Thoughts of a typical woman

In Cheryl Yeoh’s case, reporting Dave McClure could mean losing funding for the Malaysian government initiative she was leading. There was too much at stake.

And this is where we play sacrificial lamb: for the sake of the company, I will keep quiet.

When the woman keeps quiet, the sexual harassment often continues. The woman maintains her silence. She tells herself, for the sake of peace among the team, I’ll put up with it. But over the weeks and months, she loses her self esteem, becomes unsure, begins to break down in the toilet after the harasser sends her yet another message, or tries touching her again. If she can’t take it anymore, she resigns quietly. The perpetrator stays. And finds another victim.

If you see a once confident woman withdraw, that’s a red flag. Reach out to her.

One day, something breaks – for women this can be after several years. In Cheryl Yeoh’s case, it was seeing how the men rallied round Dave McClure after his “apology” (I’m sorry I’m a creep) following the New York Times expose on women tech entrepreneurs facing sexual harassment.

And this is when the unbelievers come in. The moment a woman reports sexual harassment, she is subjected to incredible stress. Do you have evidence? Many don’t. I know of cases where women were so distressed by getting phone messages or dick pics, that they would immediately delete them. A woman doesn’t think of how to build her case, she thinks of how to get that person out of her life. It’s hard to think straight.

If someone like the director of the FBI can’t think straight when pressured by the president of the United States despite all his training, do you think a woman can think straight when she is being harassed or assaulted?

This is when the limbic system kicks in: Flight, Fight, Freeze. Too often, it’s FREEZE. I’ve encountered this myself as a teen sexually molested by a man on a bus. I was petrified and didn’t know what to do. I was lucky that some passengers noticed my distress and got the conductor to throw the man off the bus. This is why it’s so important to intervene. Most women cannot do anything at the time. If you see something, you must speak up and support her.

That point at which I was assaulted I was in a state of shock. And that shock can last a while. That question, did that just happen to me? Why, how?
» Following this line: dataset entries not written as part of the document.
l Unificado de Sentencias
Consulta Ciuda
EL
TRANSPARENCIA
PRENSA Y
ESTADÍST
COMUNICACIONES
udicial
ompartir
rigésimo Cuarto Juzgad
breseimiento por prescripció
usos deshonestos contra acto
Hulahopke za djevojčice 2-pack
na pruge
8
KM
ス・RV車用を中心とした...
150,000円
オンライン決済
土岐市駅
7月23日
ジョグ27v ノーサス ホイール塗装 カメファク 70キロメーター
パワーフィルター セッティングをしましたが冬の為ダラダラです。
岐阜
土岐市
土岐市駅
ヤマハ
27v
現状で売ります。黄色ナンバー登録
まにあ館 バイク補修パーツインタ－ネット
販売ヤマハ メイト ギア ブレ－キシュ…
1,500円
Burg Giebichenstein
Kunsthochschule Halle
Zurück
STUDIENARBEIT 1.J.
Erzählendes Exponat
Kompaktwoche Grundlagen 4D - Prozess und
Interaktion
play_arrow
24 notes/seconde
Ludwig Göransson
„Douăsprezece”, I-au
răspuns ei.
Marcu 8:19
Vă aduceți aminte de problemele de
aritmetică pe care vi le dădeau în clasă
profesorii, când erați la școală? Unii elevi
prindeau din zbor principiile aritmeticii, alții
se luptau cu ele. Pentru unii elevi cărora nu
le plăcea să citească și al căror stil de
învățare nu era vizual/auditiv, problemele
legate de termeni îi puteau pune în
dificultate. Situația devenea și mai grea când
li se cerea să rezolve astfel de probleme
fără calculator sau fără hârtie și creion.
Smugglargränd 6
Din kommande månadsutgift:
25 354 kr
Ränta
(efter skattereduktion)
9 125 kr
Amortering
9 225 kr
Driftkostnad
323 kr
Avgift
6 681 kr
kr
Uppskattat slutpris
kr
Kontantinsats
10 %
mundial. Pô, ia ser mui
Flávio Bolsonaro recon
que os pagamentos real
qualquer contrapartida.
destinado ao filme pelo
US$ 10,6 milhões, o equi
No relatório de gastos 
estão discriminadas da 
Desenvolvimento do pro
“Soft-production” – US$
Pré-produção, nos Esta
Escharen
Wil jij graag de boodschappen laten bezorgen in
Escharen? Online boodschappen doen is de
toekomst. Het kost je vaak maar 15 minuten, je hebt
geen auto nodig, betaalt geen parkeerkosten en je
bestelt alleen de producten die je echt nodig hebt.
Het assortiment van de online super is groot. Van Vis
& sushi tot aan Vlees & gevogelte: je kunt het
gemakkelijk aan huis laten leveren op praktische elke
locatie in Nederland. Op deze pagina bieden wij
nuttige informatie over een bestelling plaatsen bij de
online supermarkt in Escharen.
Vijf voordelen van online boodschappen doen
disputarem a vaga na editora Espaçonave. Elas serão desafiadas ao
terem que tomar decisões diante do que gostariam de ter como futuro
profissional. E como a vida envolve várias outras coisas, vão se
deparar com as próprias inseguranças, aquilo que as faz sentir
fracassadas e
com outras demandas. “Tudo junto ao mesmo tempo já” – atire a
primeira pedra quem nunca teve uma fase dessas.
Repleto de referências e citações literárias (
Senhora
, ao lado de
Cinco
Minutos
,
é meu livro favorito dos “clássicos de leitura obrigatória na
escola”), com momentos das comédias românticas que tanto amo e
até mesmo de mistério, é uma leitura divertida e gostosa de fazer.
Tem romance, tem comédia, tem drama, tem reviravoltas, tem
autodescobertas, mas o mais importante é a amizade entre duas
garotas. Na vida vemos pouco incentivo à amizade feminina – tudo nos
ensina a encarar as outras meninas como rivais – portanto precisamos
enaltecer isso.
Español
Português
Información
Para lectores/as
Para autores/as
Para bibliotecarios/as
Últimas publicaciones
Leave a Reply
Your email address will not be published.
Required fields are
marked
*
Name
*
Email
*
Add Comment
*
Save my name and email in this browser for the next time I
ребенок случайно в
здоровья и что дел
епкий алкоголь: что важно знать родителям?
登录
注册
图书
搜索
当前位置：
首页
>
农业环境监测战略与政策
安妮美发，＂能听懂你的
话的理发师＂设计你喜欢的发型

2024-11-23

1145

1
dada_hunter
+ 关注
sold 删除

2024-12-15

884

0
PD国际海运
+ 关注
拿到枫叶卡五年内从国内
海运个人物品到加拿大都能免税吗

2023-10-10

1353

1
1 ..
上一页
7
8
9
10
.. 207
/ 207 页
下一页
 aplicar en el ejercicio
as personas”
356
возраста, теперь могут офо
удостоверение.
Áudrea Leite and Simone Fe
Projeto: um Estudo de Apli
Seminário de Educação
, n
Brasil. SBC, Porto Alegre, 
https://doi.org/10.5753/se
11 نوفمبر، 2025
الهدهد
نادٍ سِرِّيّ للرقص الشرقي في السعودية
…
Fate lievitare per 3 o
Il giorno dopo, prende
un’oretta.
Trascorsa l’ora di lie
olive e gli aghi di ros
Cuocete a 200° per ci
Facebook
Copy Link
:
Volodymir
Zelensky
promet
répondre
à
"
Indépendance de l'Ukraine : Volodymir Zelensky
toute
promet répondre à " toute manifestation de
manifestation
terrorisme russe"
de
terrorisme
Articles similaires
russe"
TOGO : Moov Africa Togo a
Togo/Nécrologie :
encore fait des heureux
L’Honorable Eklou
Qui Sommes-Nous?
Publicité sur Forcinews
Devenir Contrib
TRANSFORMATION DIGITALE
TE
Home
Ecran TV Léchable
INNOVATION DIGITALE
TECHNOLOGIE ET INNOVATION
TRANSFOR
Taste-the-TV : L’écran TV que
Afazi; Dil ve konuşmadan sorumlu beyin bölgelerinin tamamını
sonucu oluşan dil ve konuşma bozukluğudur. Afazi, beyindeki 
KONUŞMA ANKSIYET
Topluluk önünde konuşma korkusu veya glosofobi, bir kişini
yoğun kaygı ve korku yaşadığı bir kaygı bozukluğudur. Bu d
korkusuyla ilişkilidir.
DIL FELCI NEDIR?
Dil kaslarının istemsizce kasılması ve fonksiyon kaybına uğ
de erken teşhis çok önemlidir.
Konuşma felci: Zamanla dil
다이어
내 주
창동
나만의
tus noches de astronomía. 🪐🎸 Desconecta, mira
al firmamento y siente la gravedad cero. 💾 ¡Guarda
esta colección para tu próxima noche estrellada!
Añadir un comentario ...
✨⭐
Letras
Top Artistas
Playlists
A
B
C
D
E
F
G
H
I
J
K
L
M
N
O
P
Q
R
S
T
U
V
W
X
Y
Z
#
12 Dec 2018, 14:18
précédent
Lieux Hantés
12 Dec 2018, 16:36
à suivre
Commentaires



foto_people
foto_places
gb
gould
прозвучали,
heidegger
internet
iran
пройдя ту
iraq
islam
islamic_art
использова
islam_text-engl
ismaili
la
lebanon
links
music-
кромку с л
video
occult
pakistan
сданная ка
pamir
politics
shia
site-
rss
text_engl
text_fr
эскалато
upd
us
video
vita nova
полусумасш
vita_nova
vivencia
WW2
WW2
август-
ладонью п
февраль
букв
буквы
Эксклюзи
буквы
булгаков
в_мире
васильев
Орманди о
And the horrible feeling of violation.

Women can be very attuned to their feelings and it plays out in their minds over and over: did that just happen, what did I do wrong, I can’t get him into trouble, I can’t break up the team and she comes to the conclusion that her rights are less important than the deal, the team, his family.

If the woman does decide to report, her first question is, “will they believe me?”

I watched the start of Broadchurch season 3 last night. During a police briefing about a rape where the victim took a few days to come forward, a young officer asked, “do you think she made this up?” Olivia Coleman turned on her with great ferocity, “we always start by believing the victims!”

Sadly, in many organisations, HR tends to start from a place of disbelief. He is innocent until proven guilty. I’m knocking that out right now. If you are investigating sexual harassment within an organisation or industry, you are not required to follow the high standard of proof of a criminal trial. Your duty is to protect your employees. You start by believing her.

When a woman has been harassed over time, she is vulnerable. She looks at the world around her and sees women who dare speak up get lambasted over Twitter, over Facebook, and on TV (think Fox). She doesn’t have the strength to deal with accusations that she is a liar, that she didn’t dress modest enough, that she has drinks after work with men. She doesn’t want her life under scrutiny. I’ve seen remarks by men who say things like “she’s too ugly to rape”. Where does that come from? What do such haters get out of putting a woman down?

The world is a very unsafe place for women to speak up. It takes an incredible amount of courage. Women like Susan Fowler, Lindsay Meyer and now Cheryl Yeoh had to think long and hard before going public. It could mean career suicide, isolation and public ridicule. But they have seen something bigger, they need to break their silence to make the working world safe for other women. For that, I applaud you.